PS: Here are some facts:

1. The Nikkei average was 38,957.44 on December 29, 1989. Today it is 10,285.88. Down 73.6% - 21 years later.

2. The NASDAQ average was 5,132.52 on March 10, 2000. Today it is 2,611.11. Down 49.1% - more than 10 years later.

3. On September 2, 2009, on page R1, The Wall Street Journal published an article that explained that from February, 1969 through February, 2009, investors in 20-year Treasurys, rolling to the nearest 20-year bond and reinvesting the income, would have beaten buy-and-hold investors in the S&P 500 - a 40-year record of bonds beating stocks.

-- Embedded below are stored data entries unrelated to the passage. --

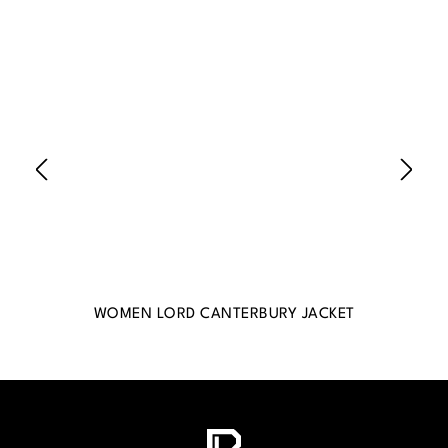
WOMEN LORD CANTERBURY JACKET
WO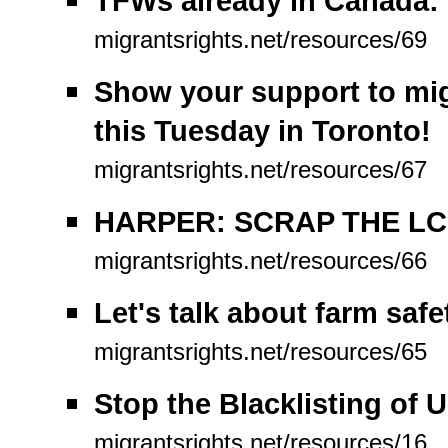
TFWs already in Canada: 
migrantsrights.net/resources/69
Show your support to mig
this Tuesday in Toronto!
migrantsrights.net/resources/67
HARPER: SCRAP THE LC
migrantsrights.net/resources/66
Let's talk about farm safe
migrantsrights.net/resources/65
Stop the Blacklisting of 
migrantsrights.net/resources/16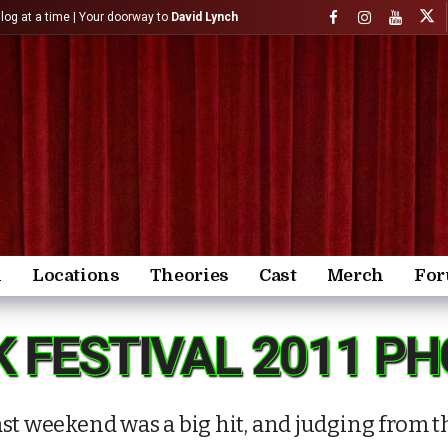
)log at a time | Your doorway to
David Lynch
n
Locations
Theories
Cast
Merch
Fo
K FESTIVAL 2011 P
st weekend was a big hit, and judging from th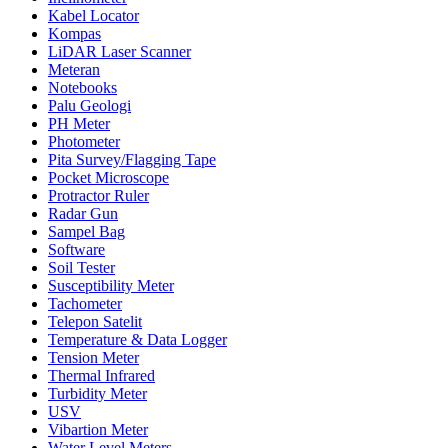
Kabel Locator
Kompas
LiDAR Laser Scanner
Meteran
Notebooks
Palu Geologi
PH Meter
Photometer
Pita Survey/Flagging Tape
Pocket Microscope
Protractor Ruler
Radar Gun
Sampel Bag
Software
Soil Tester
Susceptibility Meter
Tachometer
Telepon Satelit
Temperature & Data Logger
Tension Meter
Thermal Infrared
Turbidity Meter
USV
Vibartion Meter
Water Level Meters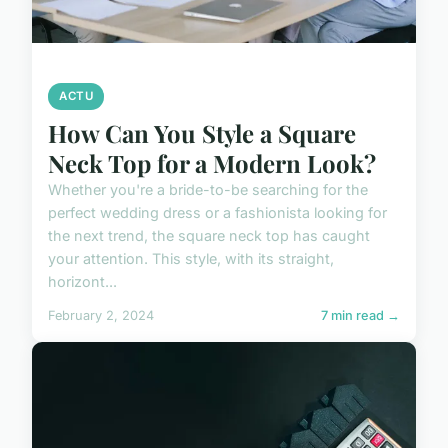
ACTU
How Can You Style a Square
Neck Top for a Modern Look?
Whether you're a bride-to-be searching for the
perfect wedding dress or a fashionista looking for
the next trend, the square neck top has caught
your attention. This style, with its straight,
horizont...
February 2, 2024
7 min read →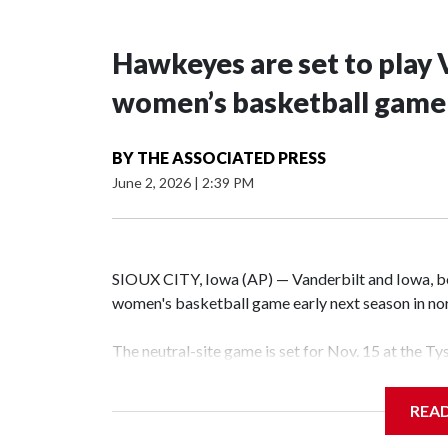
Hawkeyes are set to play 
women’s basketball game i
BY
THE ASSOCIATED PRESS
June 2, 2026
|
2:39 PM
SIOUX CITY, Iowa (AP) — Vanderbilt and Iowa, both
women's basketball game early next season in no
The neutral-site game is set for Nov. 15 at the T
Hawkeye Arena in Iowa City.
REA
Vanderbilt is 4-0 all-time against the Hawkeyes. T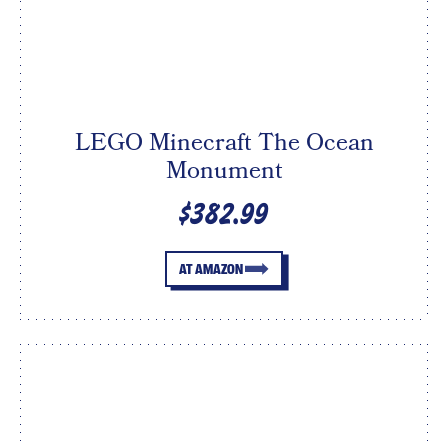
LEGO Minecraft The Ocean
Monument
$382.99
AT AMAZON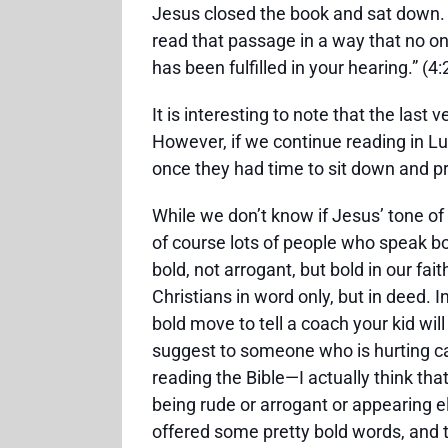
Jesus closed the book and sat down.
read that passage in a way that no on
has been fulfilled in your hearing.” (4:
It is interesting to note that the las
However, if we continue reading in Luk
once they had time to sit down and pr
While we don’t know if Jesus’ tone of
of course lots of people who speak bo
bold, not arrogant, but bold in our fa
Christians in word only, but in deed. I
bold move to tell a coach your kid wil
suggest to someone who is hurting ca
reading the Bible—I actually think tha
being rude or arrogant or appearing e
offered some pretty bold words, and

4. On December 6, 2010, on page R1, The Wall Street Journal published an article about investment return projections. And I quote: "Long-term expected annual returns (net of expenses) are 8.79% for stocks and 5.77 % for the remainder of the portfolio, which is invested in bonds.". The Wall Street Journal did not explain how stocks could return 8.79% on average or how bonds could return 5.77% on average or how stocks could beat bonds by 3.02 points - 52% more - when their September 2, 2009 article explains that bonds beat stocks in the past 40-year period.

5. The S&P/Case-Shiller Composite 20 Home Price Index was 206.52 for July 2006. For April, 2009, it was 139.18; down 32.6%. The most recent data is for September, 2010; the index is 147.49. Down 28.6% from the peak. More than four years later.

6. About 20 years ago, I was a 52-year-old man earning about $75,000 per year and living in a house worth about $150,000. I worked in Bloomfield Hills in the corporate headquarters of a publicly-traded multi-national company with about 5,000 employees. My title was Director of Taxes. There were 21 of us at corporate headquarters. The company was acquired by a competitor. All 21 of us were terminated.